KQED: Mayan Fashion a Feast for the Eyes in San Jose

Ceremonial huipil, made of cotton. Mayan Traje at the San Jose Museum of Quilts and Textiles surveys the changing language of traditional dress from the early 20th century to modern day. (Rachael Myrow/KQED)

Ceremonial huipil, made of cotton. Mayan Traje at the San Jose Museum of Quilts and Textiles surveys the changing language of traditional dress from the early 20th century to modern day. (Rachael Myrow/KQED)

For thousands of years, Mayan women have woven their own fabrics, and embroidered on top of that to create works of art to wear on holidays and at religious ceremonies.
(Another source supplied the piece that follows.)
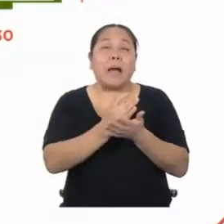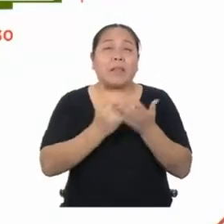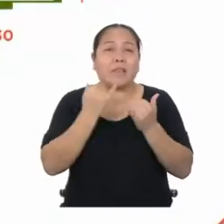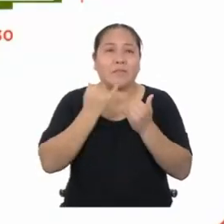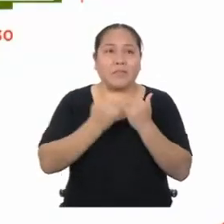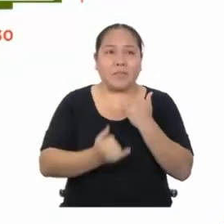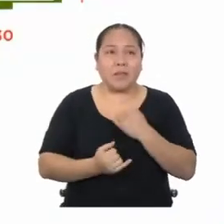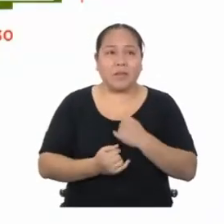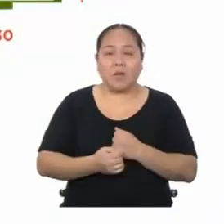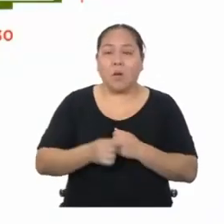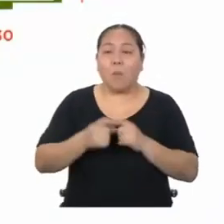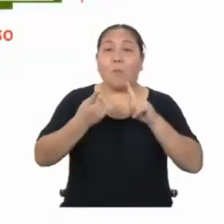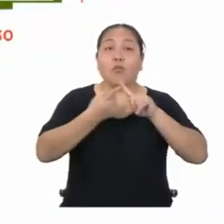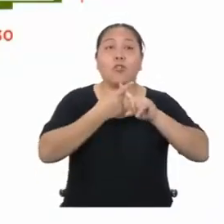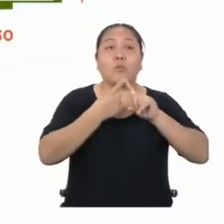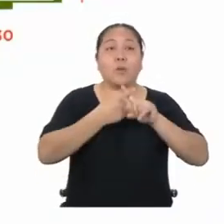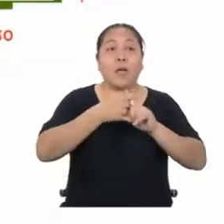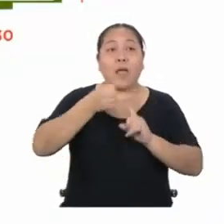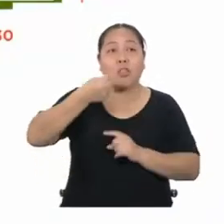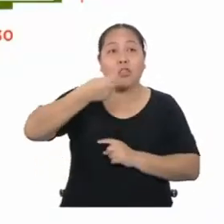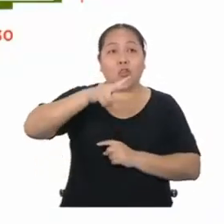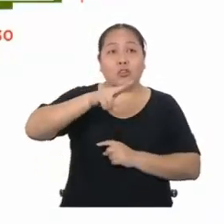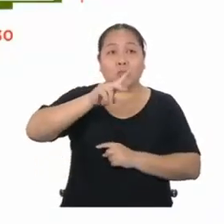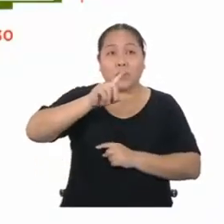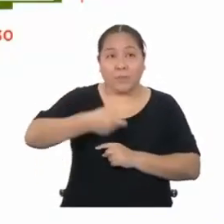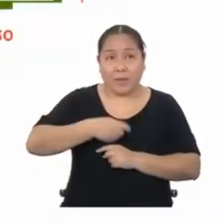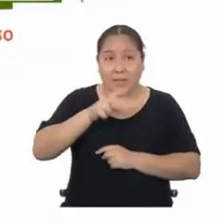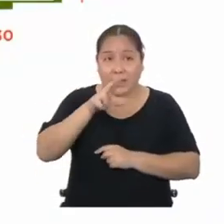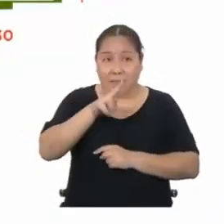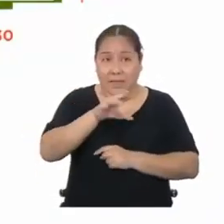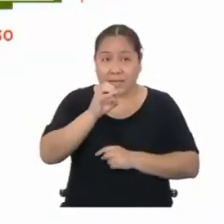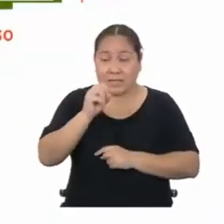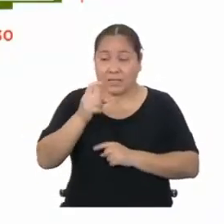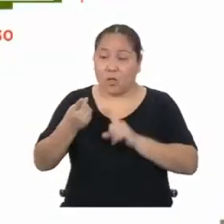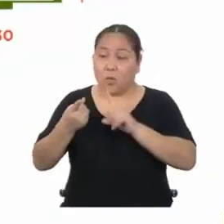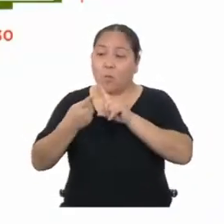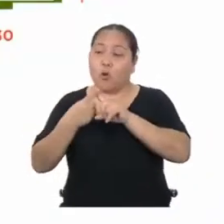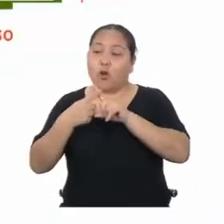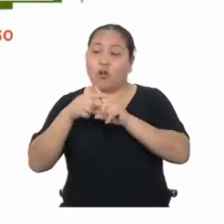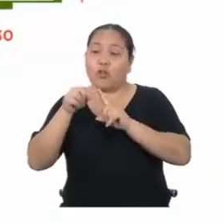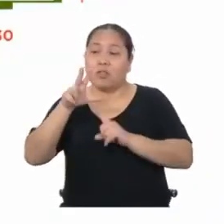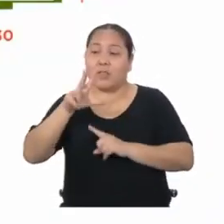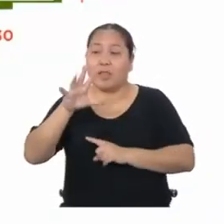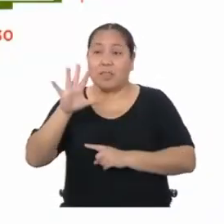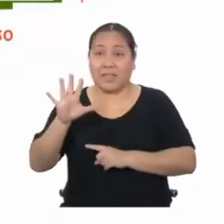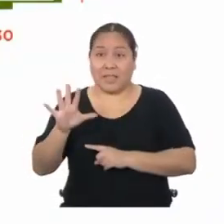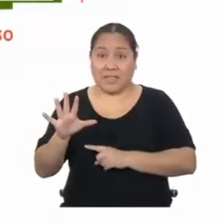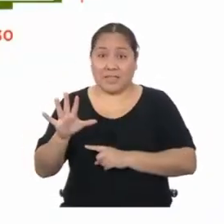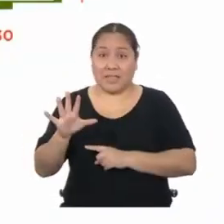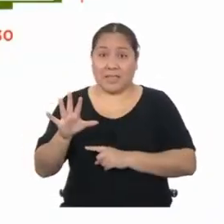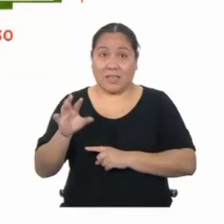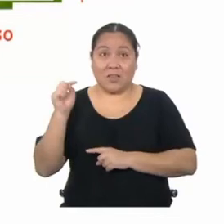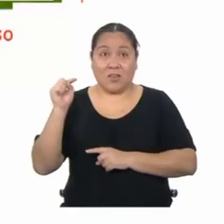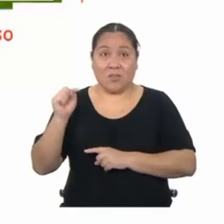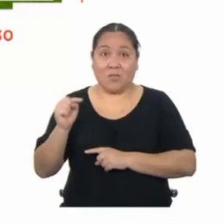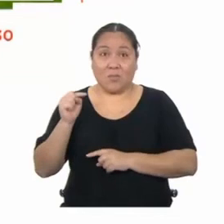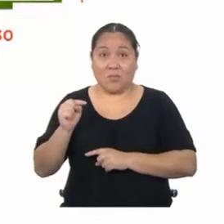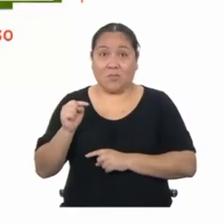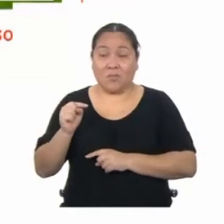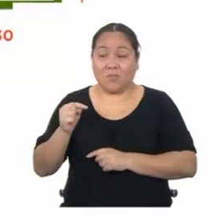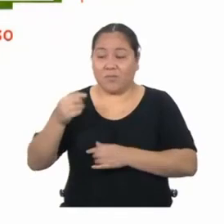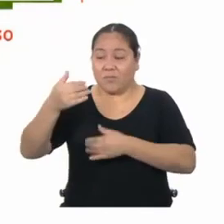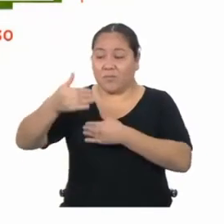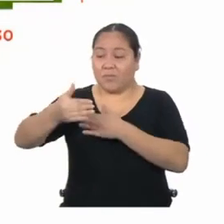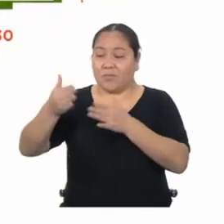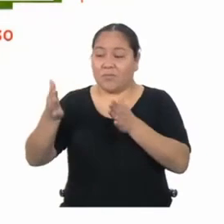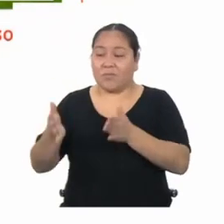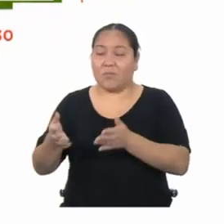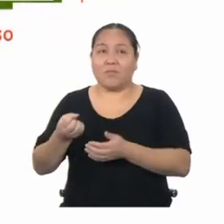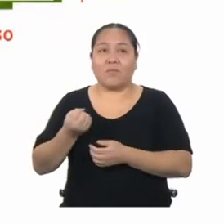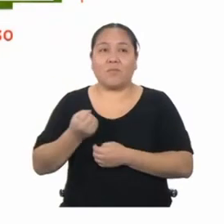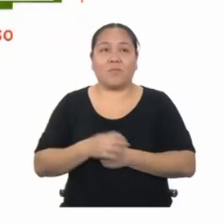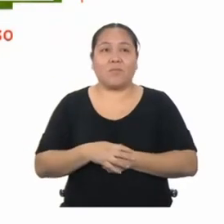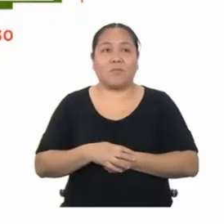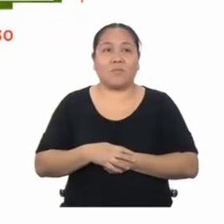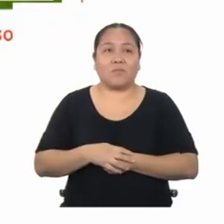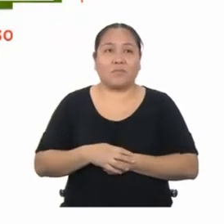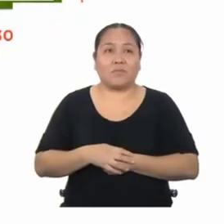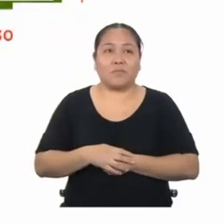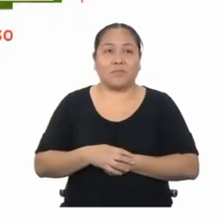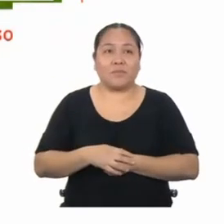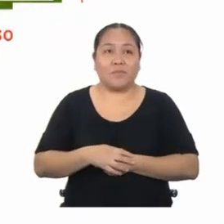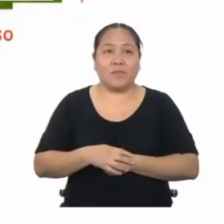Multiplicar 12.300, que es el área total, por 35, que es el valor del GRAS por metro cuadrado. ¡Listo!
In many ways, this dress has become iconic: what we think of when we think of modern Mayan culture.

The San Francisco Bay Area is home to a growing number of Mayans from Guatemala, including local members of a group called Friends of the Ixchel Museum, which is located in Guatemala City. (Ixchel is the Mayan goddess of weaving, among other things.)

So it was they made curator Amy DiPlacido of the San Jose Museum of Quilts and Textiles an offer she couldn't refuse: an exhibition of Mayan traje (clothing), much of it dating back to the early 20th century, from their private collections here in the United States.

It’s not often you get the chance to move in close and stare at wearable art, but you can in San Jose, where the exhibition Mayan Traje: A Tradition in Transition presents the clothing on walls and manikins out in the open, not parked behind glass.